◆ TASK BRIEF: Write out every line of the listing below as a JSON list of strings, one string per line, leaving out blank lines and the pictures.

◆ Stored data entries:
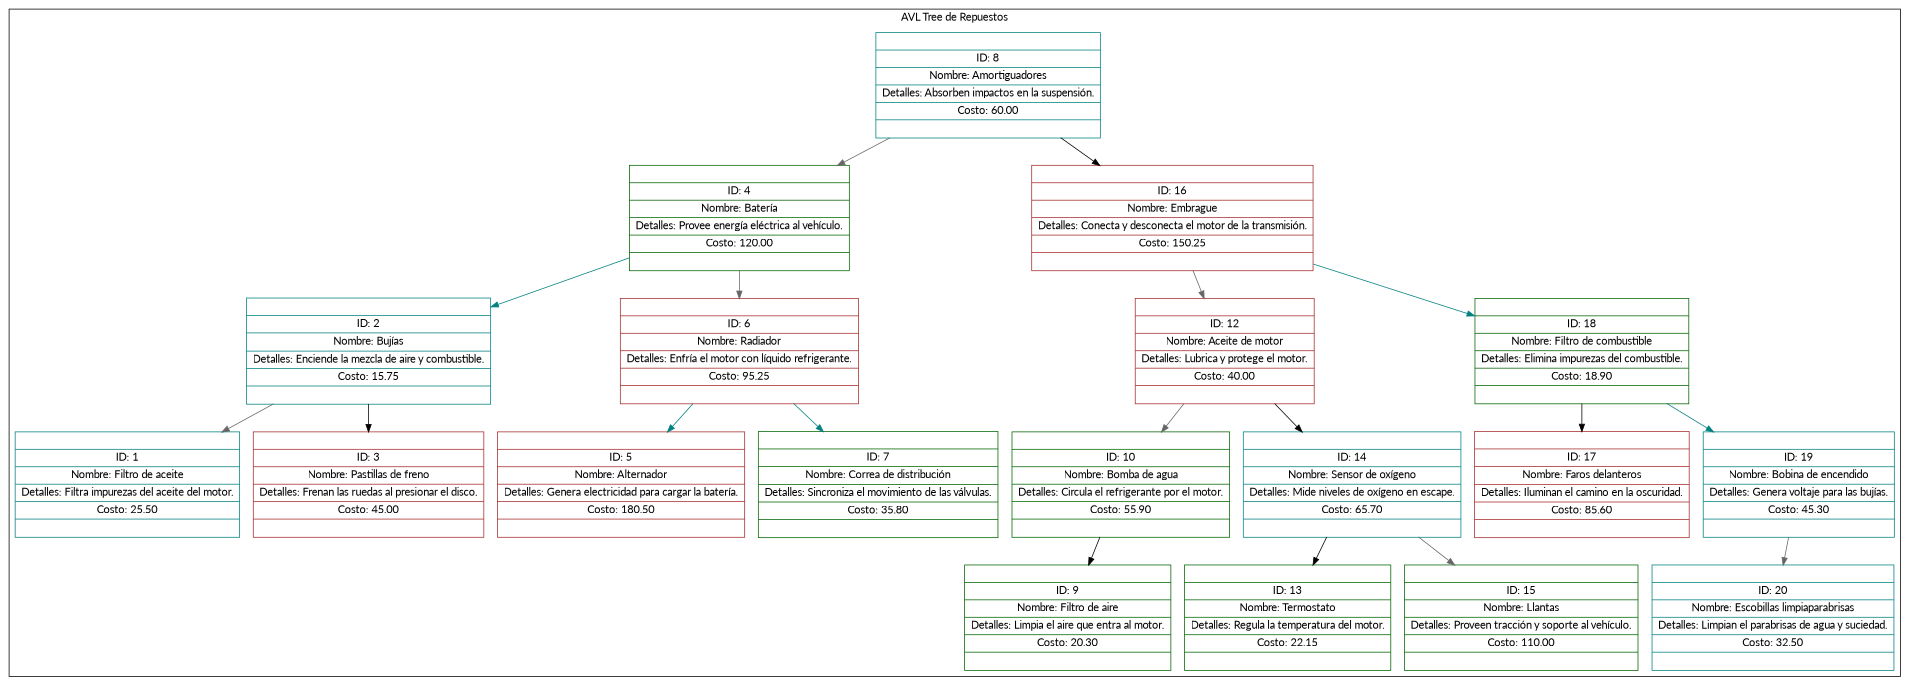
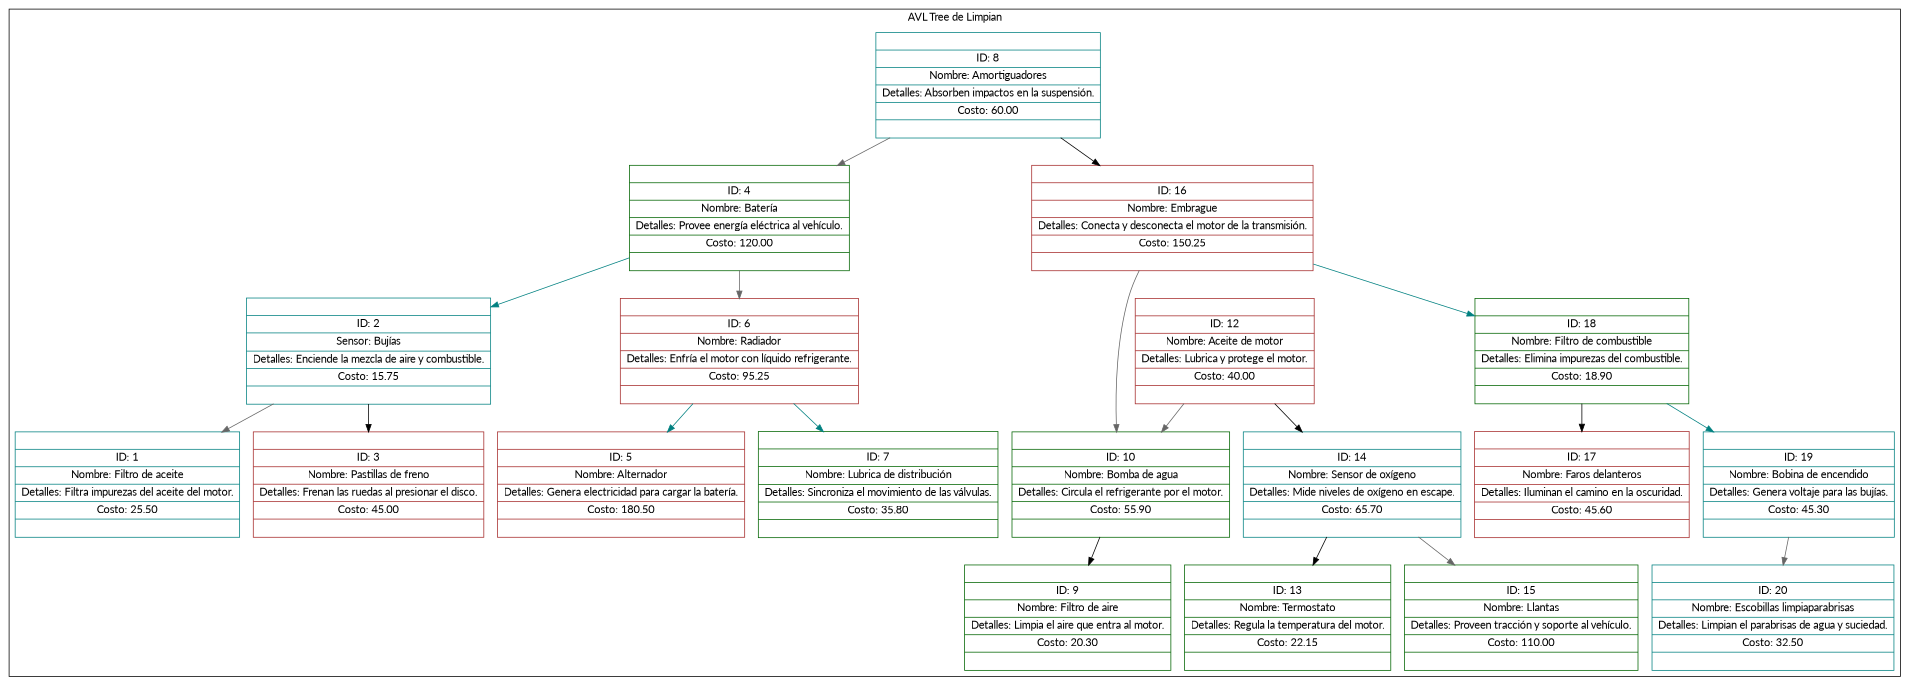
  digraph {
    fontname=Lato
    node [color=darkgreen fontname=Lato shape=record]
    edge [color=gray40 fontname=Lato]
    n1 [color=teal label="{<izq> | ID: 1 | Nombre: Filtro de aceite | Detalles: Filtra impurezas del aceite del motor. |Costo: 25.50 | <der>}"]
-   n2 [color=teal label="{<izq> | ID: 2 | Nombre: Bujías | Detalles: Enciende la mezcla de aire y combustible. |Costo: 15.75 | <der>}"]
+   n2 [color=teal label="{<izq> | ID: 2 | Sensor: Bujías | Detalles: Enciende la mezcla de aire y combustible. |Costo: 15.75 | <der>}"]
    n3 [color=brown label="{<izq> | ID: 3 | Nombre: Pastillas de freno | Detalles: Frenan las ruedas al presionar el disco. |Costo: 45.00 | <der>}"]
    n4 [label="{<izq> | ID: 4 | Nombre: Batería | Detalles: Provee energía eléctrica al vehículo. |Costo: 120.00 | <der>}"]
    n5 [color=brown label="{<izq> | ID: 6 | Nombre: Radiador | Detalles: Enfría el motor con líquido refrigerante. |Costo: 95.25 | <der>}"]
    n6 [color=brown label="{<izq> | ID: 5 | Nombre: Alternador | Detalles: Genera electricidad para cargar la batería. |Costo: 180.50 | <der>}"]
-   n7 [label="{<izq> | ID: 7 | Nombre: Correa de distribución | Detalles: Sincroniza el movimiento de las válvulas. |Costo: 35.80 | <der>}"]
+   n7 [label="{<izq> | ID: 7 | Nombre: Lubrica de distribución | Detalles: Sincroniza el movimiento de las válvulas. |Costo: 35.80 | <der>}"]
    n8 [color=teal label="{<izq> | ID: 8 | Nombre: Amortiguadores | Detalles: Absorben impactos en la suspensión. |Costo: 60.00 | <der>}"]
    n9 [color=brown label="{<izq> | ID: 16 | Nombre: Embrague | Detalles: Conecta y desconecta el motor de la transmisión. |Costo: 150.25 | <der>}"]
    n10 [label="{<izq> | ID: 9 | Nombre: Filtro de aire | Detalles: Limpia el aire que entra al motor. |Costo: 20.30 | <der>}"]
    n11 [label="{<izq> | ID: 10 | Nombre: Bomba de agua | Detalles: Circula el refrigerante por el motor. |Costo: 55.90 | <der>}"]
    n12 [color=brown label="{<izq> | ID: 12 | Nombre: Aceite de motor | Detalles: Lubrica y protege el motor. |Costo: 40.00 | <der>}"]
    n13 [color=teal label="{<izq> | ID: 14 | Nombre: Sensor de oxígeno | Detalles: Mide niveles de oxígeno en escape. |Costo: 65.70 | <der>}"]
    n14 [label="{<izq> | ID: 13 | Nombre: Termostato | Detalles: Regula la temperatura del motor. |Costo: 22.15 | <der>}"]
    n15 [label="{<izq> | ID: 15 | Nombre: Llantas | Detalles: Proveen tracción y soporte al vehículo. |Costo: 110.00 | <der>}"]
    n16 [label="{<izq> | ID: 18 | Nombre: Filtro de combustible | Detalles: Elimina impurezas del combustible. |Costo: 18.90 | <der>}"]
-   n17 [color=brown label="{<izq> | ID: 17 | Nombre: Faros delanteros | Detalles: Iluminan el camino en la oscuridad. |Costo: 85.60 | <der>}"]
+   n17 [color=brown label="{<izq> | ID: 17 | Nombre: Faros delanteros | Detalles: Iluminan el camino en la oscuridad. |Costo: 45.60 | <der>}"]
    n18 [color=teal label="{<izq> | ID: 19 | Nombre: Bobina de encendido | Detalles: Genera voltaje para las bujías. |Costo: 45.30 | <der>}"]
    n19 [color=teal label="{<izq> | ID: 20 | Nombre: Escobillas limpiaparabrisas | Detalles: Limpian el parabrisas de agua y suciedad. |Costo: 32.50 | <der>}"]
    subgraph cluster_1 {
-     label="AVL Tree de Repuestos"
+     label="AVL Tree de Limpian"
      n1
      n2
      n3
      n4
      n5
      n6
      n7
      n8
      n9
      n10
      n11
      n12
      n13
      n14
      n15
      n16
      n17
      n18
      n19
    }
    n2 -> n1
    n2 -> n3 [color=black]
    n4 -> n2 [color=teal]
    n4 -> n5
    n5 -> n6 [color=teal]
    n5 -> n7 [color=teal]
    n8 -> n4
    n8 -> n9 [color=black]
-   n9 -> n12
+   n9 -> n11
    n9 -> n16 [color=teal]
    n11 -> n10 [color=black]
    n12 -> n11
    n12 -> n13 [color=black]
    n13 -> n14 [color=black]
    n13 -> n15
    n16 -> n17 [color=black]
    n16 -> n18 [color=teal]
    n18 -> n19
  }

◆ ANSWER TO THIS EXERCISE:
[
  "  digraph {",
  "    fontname=Lato",
  "    node [color=darkgreen fontname=Lato shape=record]",
  "    edge [color=gray40 fontname=Lato]",
  "    n1 [color=teal label=\"{<izq> | ID: 1 | Nombre: Filtro de aceite | Detalles: Filtra impurezas del aceite del motor. |Costo: 25.50 | <der>}\"]",
  "-   n2 [color=teal label=\"{<izq> | ID: 2 | Nombre: Bujías | Detalles: Enciende la mezcla de aire y combustible. |Costo: 15.75 | <der>}\"]",
  "+   n2 [color=teal label=\"{<izq> | ID: 2 | Sensor: Bujías | Detalles: Enciende la mezcla de aire y combustible. |Costo: 15.75 | <der>}\"]",
  "    n3 [color=brown label=\"{<izq> | ID: 3 | Nombre: Pastillas de freno | Detalles: Frenan las ruedas al presionar el disco. |Costo: 45.00 | <der>}\"]",
  "    n4 [label=\"{<izq> | ID: 4 | Nombre: Batería | Detalles: Provee energía eléctrica al vehículo. |Costo: 120.00 | <der>}\"]",
  "    n5 [color=brown label=\"{<izq> | ID: 6 | Nombre: Radiador | Detalles: Enfría el motor con líquido refrigerante. |Costo: 95.25 | <der>}\"]",
  "    n6 [color=brown label=\"{<izq> | ID: 5 | Nombre: Alternador | Detalles: Genera electricidad para cargar la batería. |Costo: 180.50 | <der>}\"]",
  "-   n7 [label=\"{<izq> | ID: 7 | Nombre: Correa de distribución | Detalles: Sincroniza el movimiento de las válvulas. |Costo: 35.80 | <der>}\"]",
  "+   n7 [label=\"{<izq> | ID: 7 | Nombre: Lubrica de distribución | Detalles: Sincroniza el movimiento de las válvulas. |Costo: 35.80 | <der>}\"]",
  "    n8 [color=teal label=\"{<izq> | ID: 8 | Nombre: Amortiguadores | Detalles: Absorben impactos en la suspensión. |Costo: 60.00 | <der>}\"]",
  "    n9 [color=brown label=\"{<izq> | ID: 16 | Nombre: Embrague | Detalles: Conecta y desconecta el motor de la transmisión. |Costo: 150.25 | <der>}\"]",
  "    n10 [label=\"{<izq> | ID: 9 | Nombre: Filtro de aire | Detalles: Limpia el aire que entra al motor. |Costo: 20.30 | <der>}\"]",
  "    n11 [label=\"{<izq> | ID: 10 | Nombre: Bomba de agua | Detalles: Circula el refrigerante por el motor. |Costo: 55.90 | <der>}\"]",
  "    n12 [color=brown label=\"{<izq> | ID: 12 | Nombre: Aceite de motor | Detalles: Lubrica y protege el motor. |Costo: 40.00 | <der>}\"]",
  "    n13 [color=teal label=\"{<izq> | ID: 14 | Nombre: Sensor de oxígeno | Detalles: Mide niveles de oxígeno en escape. |Costo: 65.70 | <der>}\"]",
  "    n14 [label=\"{<izq> | ID: 13 | Nombre: Termostato | Detalles: Regula la temperatura del motor. |Costo: 22.15 | <der>}\"]",
  "    n15 [label=\"{<izq> | ID: 15 | Nombre: Llantas | Detalles: Proveen tracción y soporte al vehículo. |Costo: 110.00 | <der>}\"]",
  "    n16 [label=\"{<izq> | ID: 18 | Nombre: Filtro de combustible | Detalles: Elimina impurezas del combustible. |Costo: 18.90 | <der>}\"]",
  "-   n17 [color=brown label=\"{<izq> | ID: 17 | Nombre: Faros delanteros | Detalles: Iluminan el camino en la oscuridad. |Costo: 85.60 | <der>}\"]",
  "+   n17 [color=brown label=\"{<izq> | ID: 17 | Nombre: Faros delanteros | Detalles: Iluminan el camino en la oscuridad. |Costo: 45.60 | <der>}\"]",
  "    n18 [color=teal label=\"{<izq> | ID: 19 | Nombre: Bobina de encendido | Detalles: Genera voltaje para las bujías. |Costo: 45.30 | <der>}\"]",
  "    n19 [color=teal label=\"{<izq> | ID: 20 | Nombre: Escobillas limpiaparabrisas | Detalles: Limpian el parabrisas de agua y suciedad. |Costo: 32.50 | <der>}\"]",
  "    subgraph cluster_1 {",
  "-     label=\"AVL Tree de Repuestos\"",
  "+     label=\"AVL Tree de Limpian\"",
  "      n1",
  "      n2",
  "      n3",
  "      n4",
  "      n5",
  "      n6",
  "      n7",
  "      n8",
  "      n9",
  "      n10",
  "      n11",
  "      n12",
  "      n13",
  "      n14",
  "      n15",
  "      n16",
  "      n17",
  "      n18",
  "      n19",
  "    }",
  "    n2 -> n1",
  "    n2 -> n3 [color=black]",
  "    n4 -> n2 [color=teal]",
  "    n4 -> n5",
  "    n5 -> n6 [color=teal]",
  "    n5 -> n7 [color=teal]",
  "    n8 -> n4",
  "    n8 -> n9 [color=black]",
  "-   n9 -> n12",
  "+   n9 -> n11",
  "    n9 -> n16 [color=teal]",
  "    n11 -> n10 [color=black]",
  "    n12 -> n11",
  "    n12 -> n13 [color=black]",
  "    n13 -> n14 [color=black]",
  "    n13 -> n15",
  "    n16 -> n17 [color=black]",
  "    n16 -> n18 [color=teal]",
  "    n18 -> n19",
  "  }"
]